Selesai berdoa, tanpa menoleh ke arah isteri dan anaknya, Nabi Ibrahim terus meninggalkan tempat itu dengan menyerahkan mereka terus kepada Allah. Tinggallah Siti Hajar bersama anaknya yang masih merah dalam pelukannya. Diiringi kepergian suaminya dengan linangan air mata dan syukur. Ditabahkan hati untuk menerima segala kemungkinan yang akan terjadi.
Tidak lama selepas kepergian Nabi Ibrahim, perbekalan makanan dan minuman pun habis. Air susunya juga kering sama sekali.

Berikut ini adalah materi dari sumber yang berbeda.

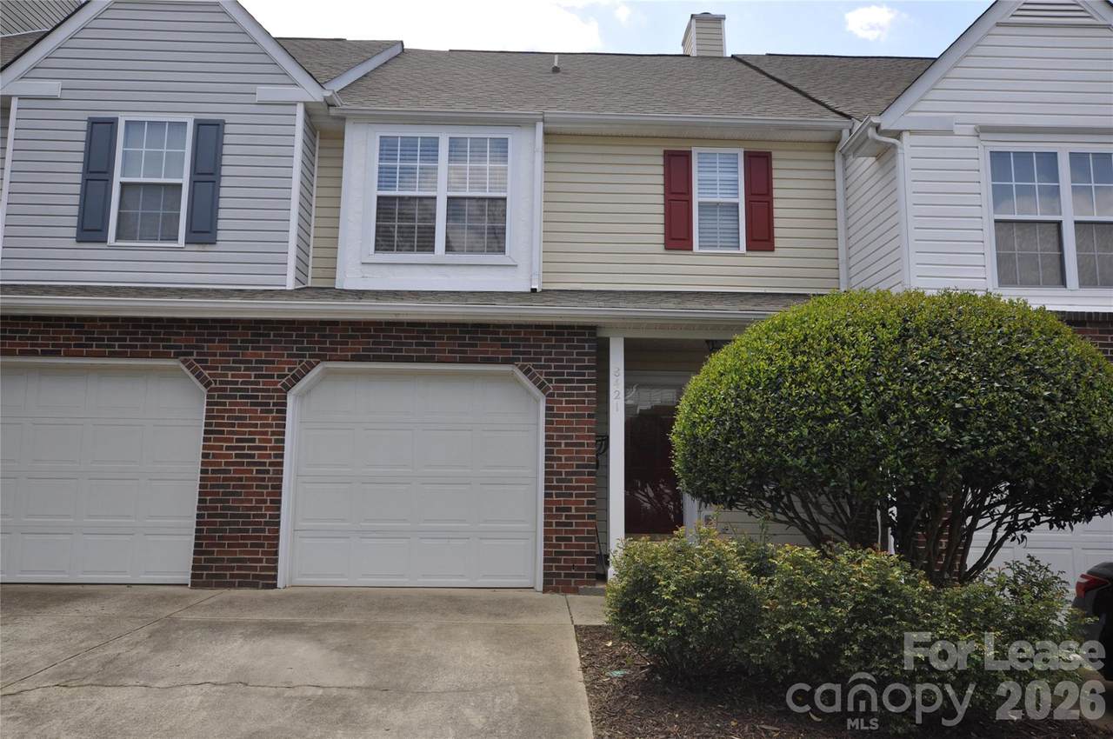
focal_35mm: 24
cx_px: 556
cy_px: 370
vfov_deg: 53.0
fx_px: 741
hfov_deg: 73.8
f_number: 9.5
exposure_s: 1/350
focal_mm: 16
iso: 400
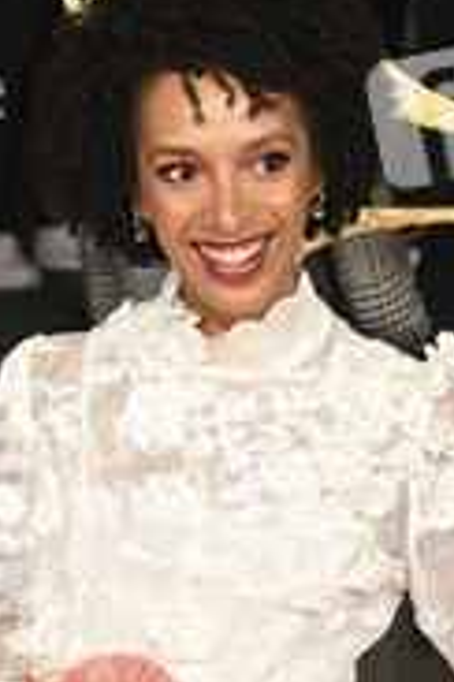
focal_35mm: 164
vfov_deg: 12.4
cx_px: 220
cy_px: 660
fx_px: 3102
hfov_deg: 8.4
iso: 640
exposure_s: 1/125
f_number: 5.6
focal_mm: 75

Anaknya Ismail menangis kehausan. Siti Hajar kebingungan. Di mana hendak diusahakannya air di tengah padang pasir yang kering kerontang itu?

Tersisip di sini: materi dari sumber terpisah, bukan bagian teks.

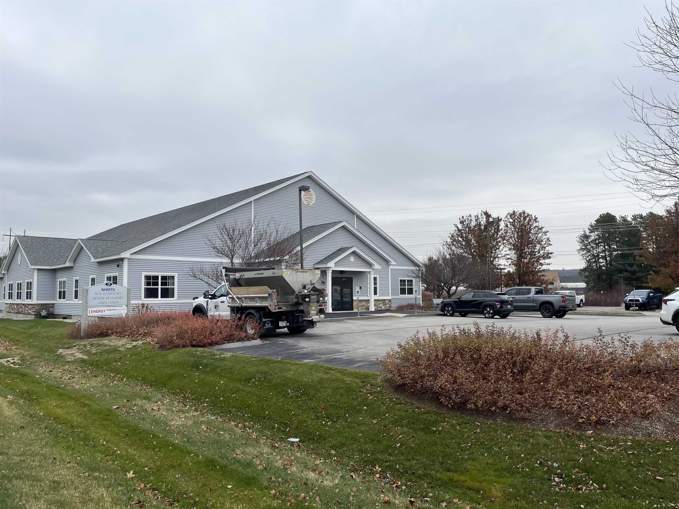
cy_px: 254
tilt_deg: +3.0
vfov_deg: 53.1
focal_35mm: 26
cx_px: 340
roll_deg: +0.9
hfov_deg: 67.3
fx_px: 510
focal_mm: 5.1
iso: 50
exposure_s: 1/1252
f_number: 1.6
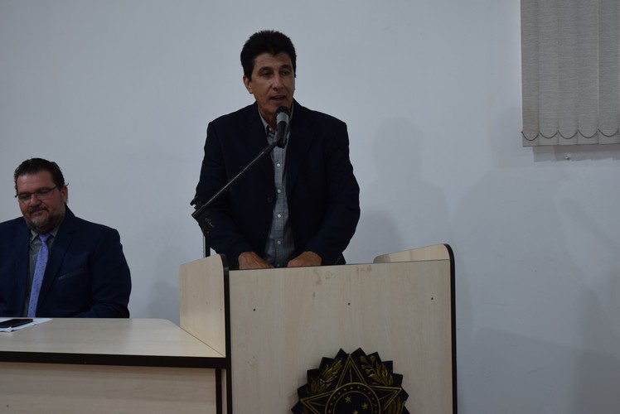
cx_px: 310
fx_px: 1034
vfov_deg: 22.7
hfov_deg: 33.4
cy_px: 207
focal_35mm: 60
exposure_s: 1/60
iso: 450
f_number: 4.2
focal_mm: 40
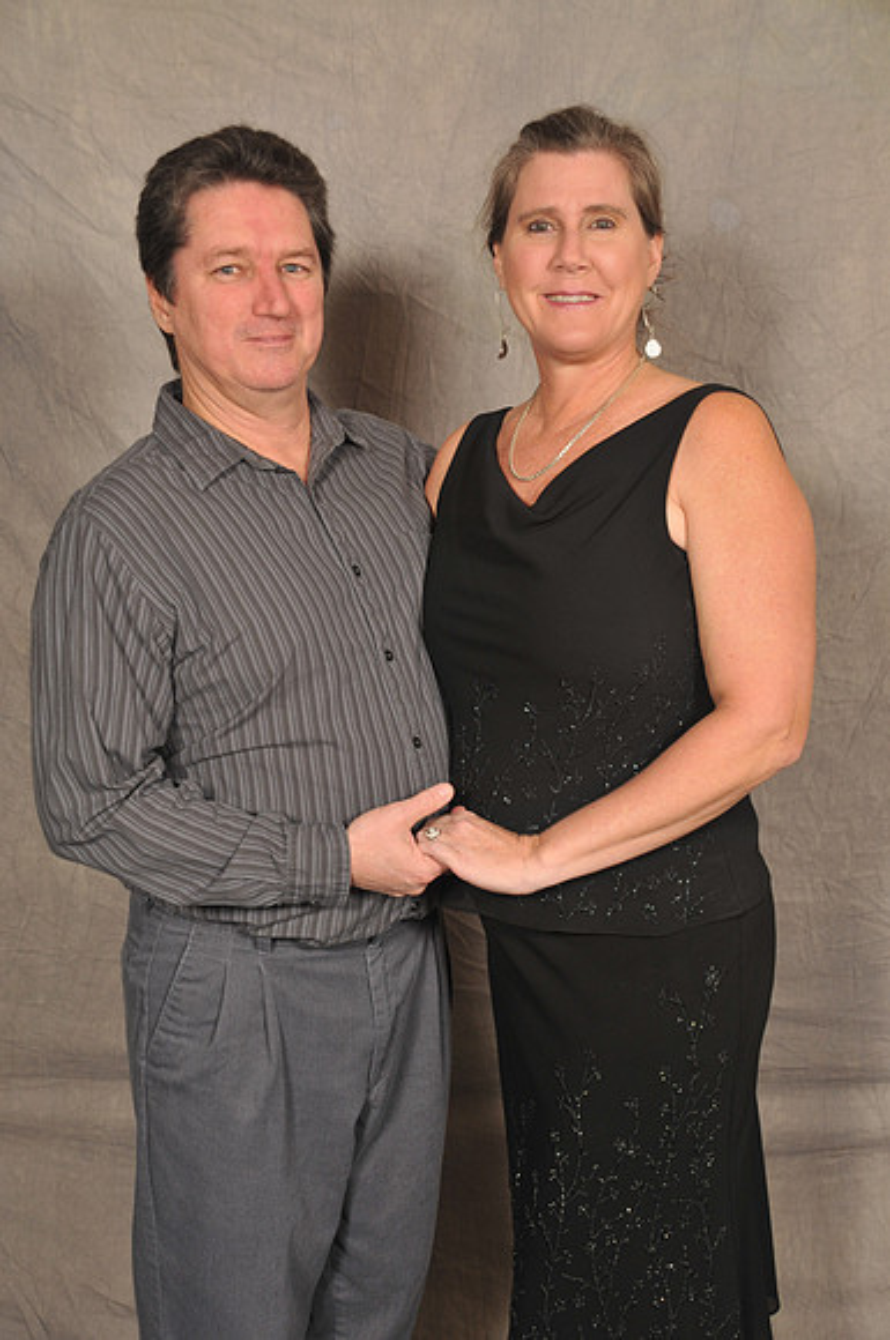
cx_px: 445
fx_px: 1785
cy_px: 670
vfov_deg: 41.2
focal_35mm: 48
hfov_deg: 28.0
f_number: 5.6
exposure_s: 1/125
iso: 200
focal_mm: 32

Ketika dia mencari-cari sumber air, dilihatnya dari jauh seperti ada air di seberang bukit. Dia berlari ke arah sumber air itu. Tetapi apa yang dilihatnya hanyalah fatamorgana.
Namun Siti Hajar tidak berputus asa. Dari tempat lain, dia melihat seolah-olah di tempat di mana anaknya diletakkan memancar sumber mata air.

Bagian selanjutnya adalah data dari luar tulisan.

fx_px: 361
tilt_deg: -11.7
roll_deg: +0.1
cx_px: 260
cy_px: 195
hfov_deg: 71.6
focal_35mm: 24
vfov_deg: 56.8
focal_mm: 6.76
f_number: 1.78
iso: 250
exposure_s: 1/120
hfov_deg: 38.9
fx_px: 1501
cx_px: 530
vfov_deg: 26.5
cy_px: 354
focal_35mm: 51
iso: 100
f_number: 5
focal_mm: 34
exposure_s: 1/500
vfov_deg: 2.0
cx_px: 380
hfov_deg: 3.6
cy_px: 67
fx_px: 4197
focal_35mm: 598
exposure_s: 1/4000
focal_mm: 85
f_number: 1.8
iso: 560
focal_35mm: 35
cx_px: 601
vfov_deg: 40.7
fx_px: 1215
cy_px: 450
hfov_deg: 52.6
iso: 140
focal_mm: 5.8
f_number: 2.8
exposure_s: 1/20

Dia pun segera berlari ke arah anaknya. Tetapi sungguh malang, yang dilihatnya adalah fatamorgana. Tanpa disadari dia bolak-balik sebanyak tujuh kali antara dua bukit, Safa dan Marwa untuk mencari sumber air.
Tubuhnya keletihan berlari ke sana ke mari mencari sumber air, namun tiada tanda-tanda dia akan mendapat air. Sedangkan anak yang kehausan itu terus menangis sambil menghentak-hentakkan kakinya ke bumi. Tiba-tiba dengan rahmat Allah, sedang Siti Hajar mencari-cari air, terpancarlah air dari dalam bumi di ujung kaki anaknya Ismail.
Pada waktu itu gembiranya hati Siti Hajar bukan kepalang. Dia pun mengambil air itu dan terkeluar dari mulutnya, “Zam, zam, zam..” yang berarti, berkumpullah, berkumpullah. Seolah-olah dia berkata kepada air itu, “Berkumpullah untuk anakku.”
Begitulah asal usul salah satu rukun ibadah haji yang mengajarkan kita untuk selalu menyakini akan adanya pertolongan Allah. Perintah sa’i langsung diperintahkan oleh Allah sebagaimana tersurat dalam Al Baqarah 158 : “Sesungguhnya Shafa dan Marwah itu adalah daripada syiar-syiar Allah jua. Maka barangsiapa yang naik haji kerumah itu atau umrah, tidaklah mengapa bahwa dia keliling pada keduanya. Dan barangsiapa yang menambah kerja kebaikan, maka sesungguhnya Allah ada­lah Pembalas terimakasih, lagi Maha Mengetahui.”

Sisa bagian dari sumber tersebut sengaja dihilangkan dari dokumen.